> **Description of the task**
Nothing other than an exact copy of the records should be returned.

> **Source information**
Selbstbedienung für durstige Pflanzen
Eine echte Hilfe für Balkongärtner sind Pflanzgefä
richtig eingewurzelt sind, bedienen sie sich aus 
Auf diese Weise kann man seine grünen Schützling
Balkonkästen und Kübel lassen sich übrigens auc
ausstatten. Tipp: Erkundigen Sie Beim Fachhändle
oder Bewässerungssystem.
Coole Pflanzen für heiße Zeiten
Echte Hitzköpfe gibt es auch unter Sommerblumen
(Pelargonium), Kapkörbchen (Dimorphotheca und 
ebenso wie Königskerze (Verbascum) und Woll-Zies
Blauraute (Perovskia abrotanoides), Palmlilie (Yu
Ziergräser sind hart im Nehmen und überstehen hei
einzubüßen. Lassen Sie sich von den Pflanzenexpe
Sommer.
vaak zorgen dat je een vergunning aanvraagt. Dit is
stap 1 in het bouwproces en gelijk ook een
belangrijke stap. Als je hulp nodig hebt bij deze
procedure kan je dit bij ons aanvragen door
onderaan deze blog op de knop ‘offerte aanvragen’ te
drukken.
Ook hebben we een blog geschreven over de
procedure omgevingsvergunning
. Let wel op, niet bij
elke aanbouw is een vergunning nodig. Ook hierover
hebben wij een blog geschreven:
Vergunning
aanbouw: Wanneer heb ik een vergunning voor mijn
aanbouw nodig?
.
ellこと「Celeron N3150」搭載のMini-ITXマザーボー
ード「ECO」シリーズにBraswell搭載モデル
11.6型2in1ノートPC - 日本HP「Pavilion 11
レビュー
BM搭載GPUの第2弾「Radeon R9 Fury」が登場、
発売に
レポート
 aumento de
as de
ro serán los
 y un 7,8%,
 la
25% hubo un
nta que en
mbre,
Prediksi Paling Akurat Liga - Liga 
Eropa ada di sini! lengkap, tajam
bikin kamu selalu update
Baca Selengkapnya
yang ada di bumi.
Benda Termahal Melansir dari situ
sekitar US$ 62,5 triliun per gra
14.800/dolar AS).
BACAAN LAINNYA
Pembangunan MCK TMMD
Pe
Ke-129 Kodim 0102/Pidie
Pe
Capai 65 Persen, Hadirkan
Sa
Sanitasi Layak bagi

> **Worked solution**
Selbstbedienung für durstige Pflanzen
Eine echte Hilfe für Balkongärtner sind Pflanzgefä
richtig eingewurzelt sind, bedienen sie sich aus 
Auf diese Weise kann man seine grünen Schützling
Balkonkästen und Kübel lassen sich übrigens auc
ausstatten. Tipp: Erkundigen Sie Beim Fachhändle
oder Bewässerungssystem.
Coole Pflanzen für heiße Zeiten
Echte Hitzköpfe gibt es auch unter Sommerblumen
(Pelargonium), Kapkörbchen (Dimorphotheca und 
ebenso wie Königskerze (Verbascum) und Woll-Zies
Blauraute (Perovskia abrotanoides), Palmlilie (Yu
Ziergräser sind hart im Nehmen und überstehen hei
einzubüßen. Lassen Sie sich von den Pflanzenexpe
Sommer.
vaak zorgen dat je een vergunning aanvraagt. Dit is
stap 1 in het bouwproces en gelijk ook een
belangrijke stap. Als je hulp nodig hebt bij deze
procedure kan je dit bij ons aanvragen door
onderaan deze blog op de knop ‘offerte aanvragen’ te
drukken.
Ook hebben we een blog geschreven over de
procedure omgevingsvergunning
. Let wel op, niet bij
elke aanbouw is een vergunning nodig. Ook hierover
hebben wij een blog geschreven:
Vergunning
aanbouw: Wanneer heb ik een vergunning voor mijn
aanbouw nodig?
.
ellこと「Celeron N3150」搭載のMini-ITXマザーボー
ード「ECO」シリーズにBraswell搭載モデル
11.6型2in1ノートPC - 日本HP「Pavilion 11
レビュー
BM搭載GPUの第2弾「Radeon R9 Fury」が登場、
発売に
レポート
 aumento de
as de
ro serán los
 y un 7,8%,
 la
25% hubo un
nta que en
mbre,
Prediksi Paling Akurat Liga - Liga 
Eropa ada di sini! lengkap, tajam
bikin kamu selalu update
Baca Selengkapnya
yang ada di bumi.
Benda Termahal Melansir dari situ
sekitar US$ 62,5 triliun per gra
14.800/dolar AS).
BACAAN LAINNYA
Pembangunan MCK TMMD
Pe
Ke-129 Kodim 0102/Pidie
Pe
Capai 65 Persen, Hadirkan
Sa
Sanitasi Layak bagi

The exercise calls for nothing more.